Alan Zweibel, who wrote for “SNL” in its glory days, says that most of the people on the show were so devoted to producer Lorne Michaels and his vision that he could understand how a Reverend Jim Jones could arise. But Murray, Zweibel says, always kept a distance — was part of the gang but had his own notions. Now he is doing more to perpetuate the show’s tradition than anybody else. At John Belushi’s funeral, Murray and Dan Aykroyd got together and, Murray says, “we said we went through something together on that show that no one who wasn’t on it could understand. And we shouldn’t let it be lost.”

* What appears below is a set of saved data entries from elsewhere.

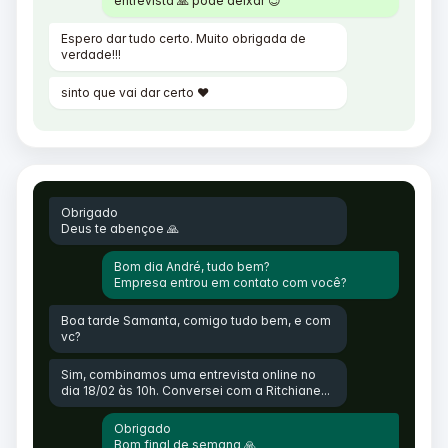
entrevista 🙏 pode deixar 😉
Espero dar tudo certo. Muito obrigada de
verdade!!!
sinto que vai dar certo ❤️
Obrigado
Deus te abençoe 🙏
Bom dia André, tudo bem?
Empresa entrou em contato com você?
Boa tarde Samanta, comigo tudo bem, e com
vc?
Sim, combinamos uma entrevista online no
dia 18/02 às 10h. Conversei com a Ritchiane...
Obrigado
Bom final de semana 🙏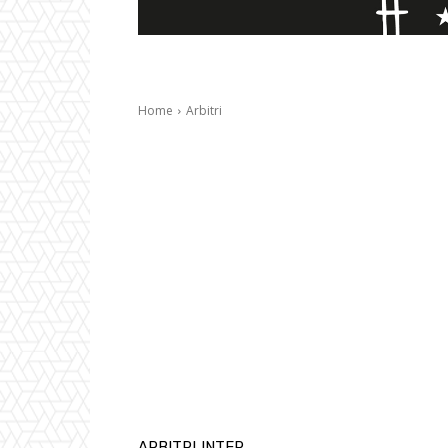
Home
Arbitri
ARBITRI
INTER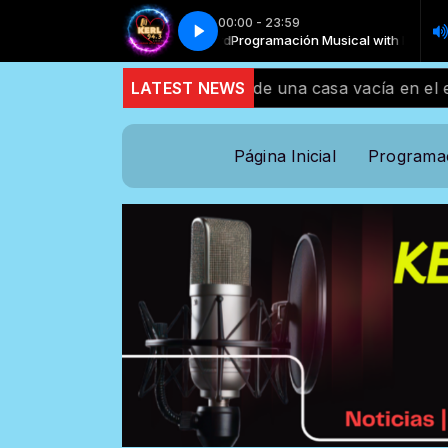
00:00 - 23:59
Sentimiento y Mucho Amor
cal with Locutor standard
Programación Musical with Locutor standard
EL MEJOR MIX DE BACHATA x CUMBIA 2026 _ R
e un árbol detrás de una casa vacía en el estado de Mis
LATEST NEWS
Página Inicial
Programa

The show had great outrage and liberation. It also had nihilism. It was making great television by trashing television. When Belushi and Aykroyd made movies that trashed movies —
1941, The Blues Brothers
— the effect was less felicitous. And then Belushi trashed himself. Murray, meanwhile, gained more and more clout in godless Hollywood by playing these laid-back guys who seem to be watching the movie right alongside the audience and yet are running around in the midst of the movie having a good time and making the whole enterprise seem friendly. “Lorne always talks about the danger in Murray’s eyes when he’s performing,” says Zweibel. “But the truth is, there’s always something there that says, however wild I get, you’re safe with me.”